• **DATA SHOWN**
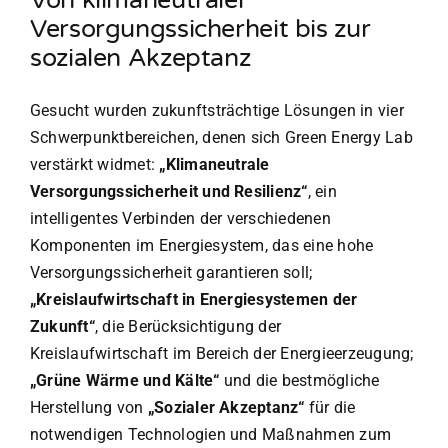
Versorgungssicherheit bis zur
sozialen Akzeptanz
Gesucht wurden zukunftsträchtige Lösungen in vier
Schwerpunktbereichen, denen sich Green Energy Lab
verstärkt widmet:
„
Klimaneutrale
Versorgungssicherheit und Resilienz“
, ein
intelligentes Verbinden der verschiedenen
Komponenten im Energiesystem, das eine hohe
Versorgungssicherheit garantieren soll;
„Kreislaufwirtschaft in Energiesystemen der
Zukunft“
, die Berücksichtigung der
Kreislaufwirtschaft im Bereich der Energieerzeugung;
„Grüne Wärme und Kälte“
und die bestmögliche
Herstellung von
„Sozialer Akzeptanz“
für die
notwendigen Technologien und Maßnahmen zum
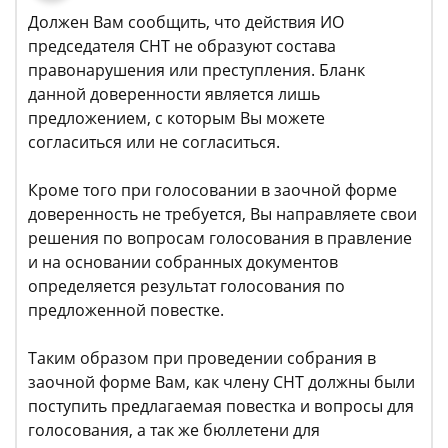
Должен Вам сообщить, что действия ИО
председателя СНТ не образуют состава
правонарушения или преступления. Бланк
данной доверенности является лишь
предложением, с которым Вы можете
согласиться или не согласиться.
Кроме того при голосовании в заочной форме
доверенность не требуется, Вы направляете свои
решения по вопросам голосования в правление
и на основании собранных документов
определяется результат голосования по
предложенной повестке.
Таким образом при проведении собрания в
заочной форме Вам, как члену СНТ должны были
поступить предлагаемая повестка и вопросы для
голосования, а так же бюллетени для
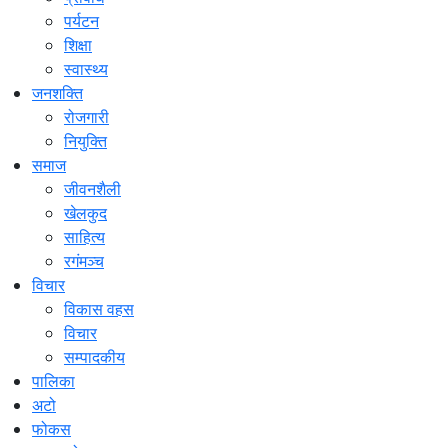
पर्यटन
शिक्षा
स्वास्थ्य
जनशक्ति
रोजगारी
नियुक्ति
समाज
जीवनशैली
खेलकुद
साहित्य
रगंमञ्च
विचार
विकास वहस
विचार
सम्पादकीय
पालिका
अटो
फोकस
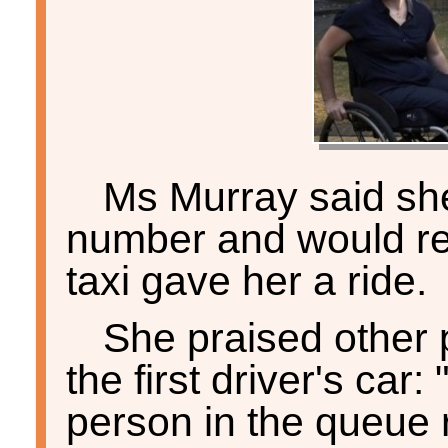
Ms Murray said she
number and would re
taxi gave her a ride.
She praised other 
the first driver's car
person in the queue r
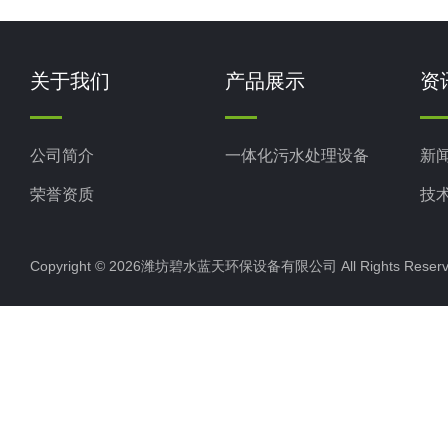
关于我们
产品展示
资
公司简介
一体化污水处理设备
新
荣誉资质
技
Copyright © 2026潍坊碧水蓝天环保设备有限公司 All Rights Res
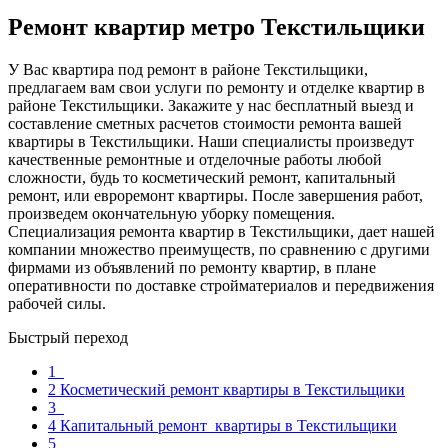
Ремонт квартир метро Текстильщики
У Вас квартира под ремонт в районе Текстильщики,
предлагаем вам свои услуги по ремонту и отделке квартир в
районе Текстильщики. Закажите у нас бесплатный выезд и
составление сметных расчетов стоимости ремонта вашей
квартиры в Текстильщики. Наши специалисты произведут
качественные ремонтные и отделочные работы любой
сложности, будь то косметический ремонт, капитальный
ремонт, или евроремонт квартиры. После завершения работ,
произведем окончательную уборку помещения.
Специализация ремонта квартир в Текстильщики, дает нашей
компании множество преимуществ, по сравнению с другими
фирмами из объявлений по ремонту квартир, в плане
оперативности по доставке стройматериалов и передвижения
рабочей силы.
Быстрый переход
1
2
Косметический ремонт квартиры в Текстильщики
3
4
Капитальный ремонт квартиры в Текстильщики
5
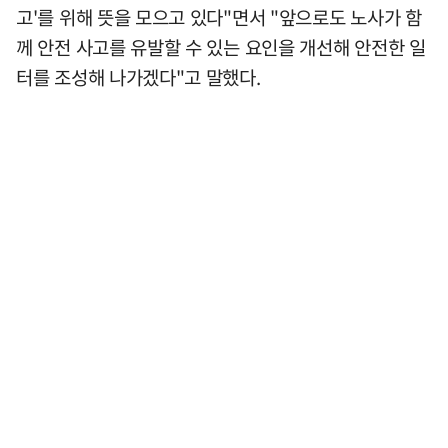
고'를 위해 뜻을 모으고 있다"면서 "앞으로도 노사가 함
께 안전 사고를 유발할 수 있는 요인을 개선해 안전한 일
터를 조성해 나가겠다"고 말했다.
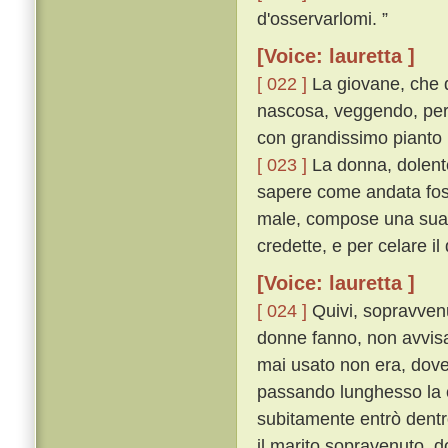
d'osservarlomi. ”
[Voice: lauretta ]
[ 022 ]
La giovane, che 
nascosa, veggendo, per 
con grandissimo pianto u
[ 023 ]
La donna, dolente
sapere come andata foss
male, compose una sua fa
credette, e per celare il
[Voice: lauretta ]
[ 024 ]
Quivi, sopravvenu
donne fanno, non avvisa
mai usato non era, dove
passando lunghesso la c
subitamente entrò dent
il marito sopravenuto, do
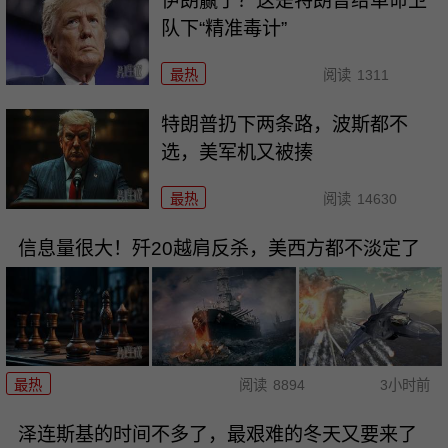
伊朗赢了？这是特朗普给革命卫
队下“精准毒计”
最热
阅读
1311
特朗普扔下两条路，波斯都不
选，美军机又被揍
最热
阅读
14630
信息量很大！歼20越肩反杀，美西方都不淡定了
最热
阅读
8894
3小时前
泽连斯基的时间不多了，最艰难的冬天又要来了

• **WHAT YOU NEED TO DO**
Nothing but the lines from the one containing "La giovane, che" through the end of the entries is to be retyped, exactly as written and without pictures.

• **WRITTEN RESPONSE**
La giovane, che 
nascosa, veggendo, per 
con grandissimo pianto u
[ 023 ]
La donna, dolente
sapere come andata foss
male, compose una sua fa
credette, e per celare il
[Voice: lauretta ]
[ 024 ]
Quivi, sopravvenu
donne fanno, non avvisa
mai usato non era, dove
passando lunghesso la c
subitamente entrò dent
il marito sopravenuto, do
伊朗赢了？这是特朗普给革命卫
队下“精准毒计”
最热
阅读
1311
特朗普扔下两条路，波斯都不
选，美军机又被揍
最热
阅读
14630
信息量很大！歼20越肩反杀，美西方都不淡定了
最热
阅读
8894
3小时前
泽连斯基的时间不多了，最艰难的冬天又要来了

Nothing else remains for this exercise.